DIRECTIONS: Reproduce the following records verbatim, omitting the pictures from your answer.

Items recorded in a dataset
*** Begin section ***

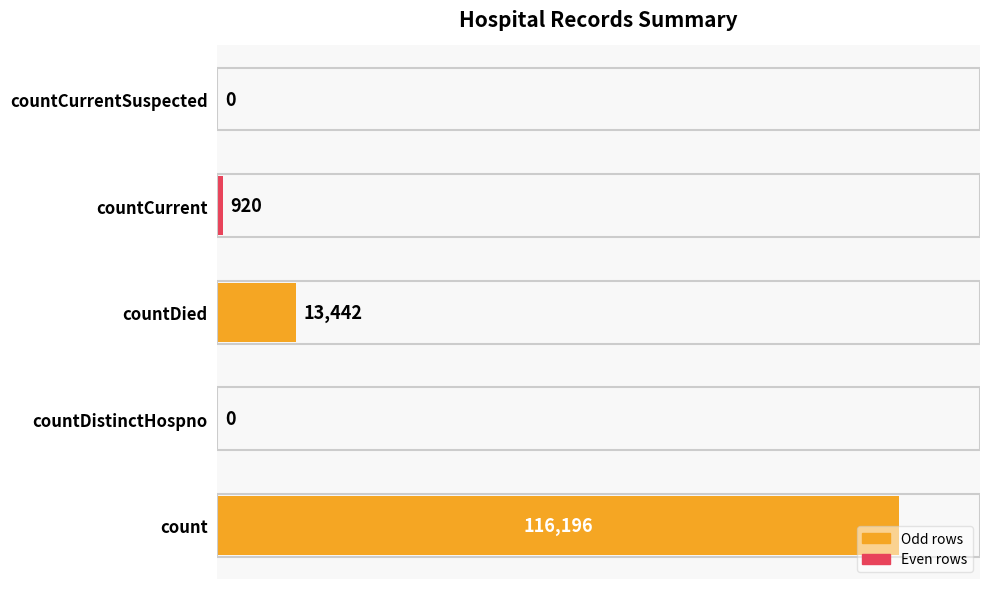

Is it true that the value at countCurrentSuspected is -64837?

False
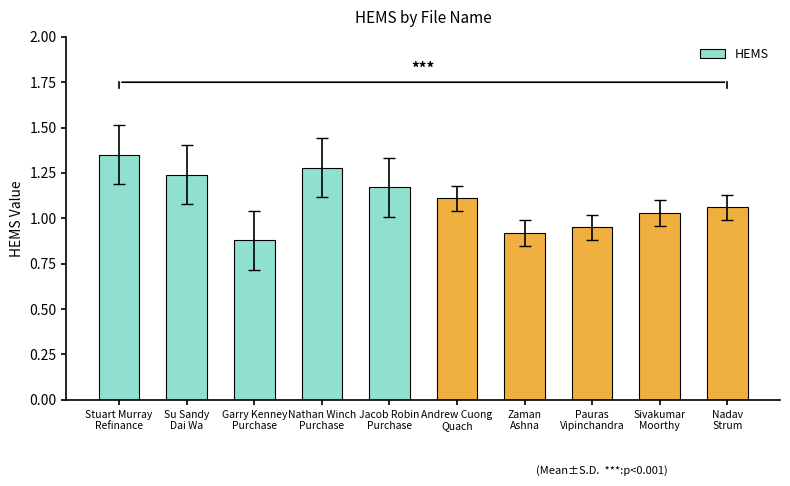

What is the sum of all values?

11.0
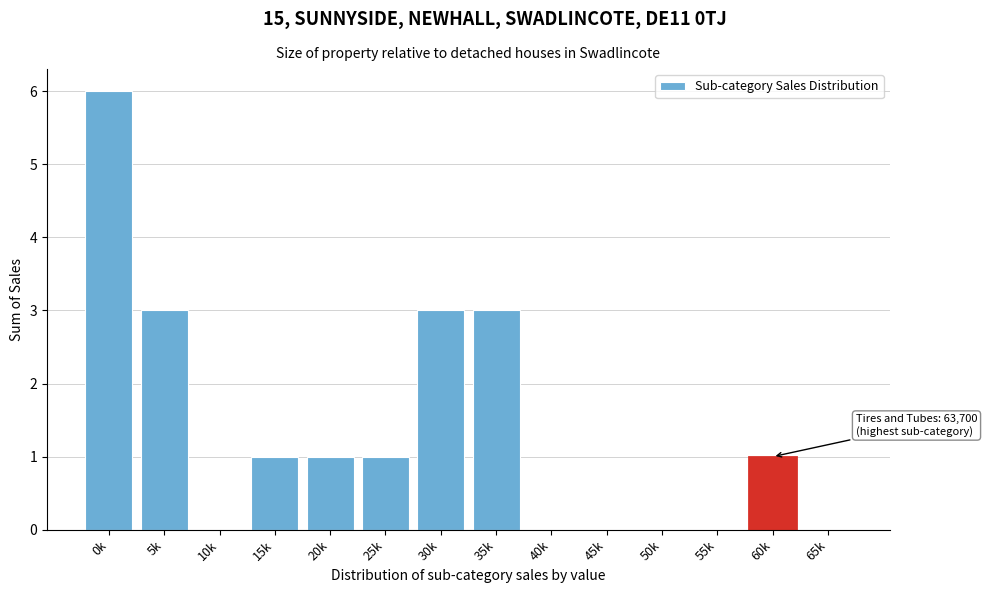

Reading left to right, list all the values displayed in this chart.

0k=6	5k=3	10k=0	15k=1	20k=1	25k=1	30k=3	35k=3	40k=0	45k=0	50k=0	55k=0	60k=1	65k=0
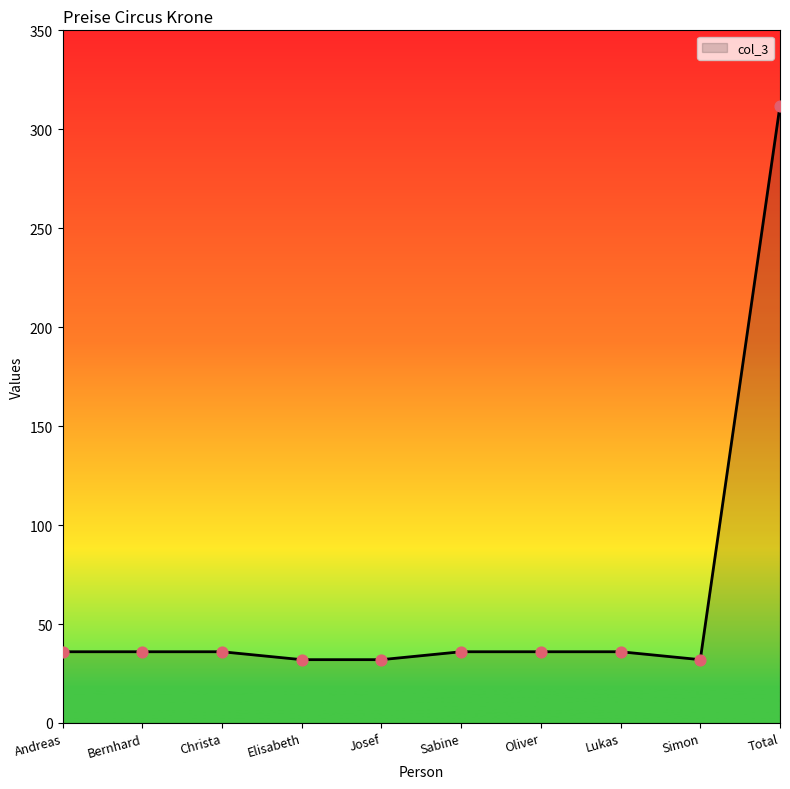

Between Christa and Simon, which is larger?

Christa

*** End section ***

TASK RESPONSE:
Is it true that the value at countCurrentSuspected is -64837?

False

What is the sum of all values?

11.0

Reading left to right, list all the values displayed in this chart.

0k=6	5k=3	10k=0	15k=1	20k=1	25k=1	30k=3	35k=3	40k=0	45k=0	50k=0	55k=0	60k=1	65k=0

Between Christa and Simon, which is larger?

Christa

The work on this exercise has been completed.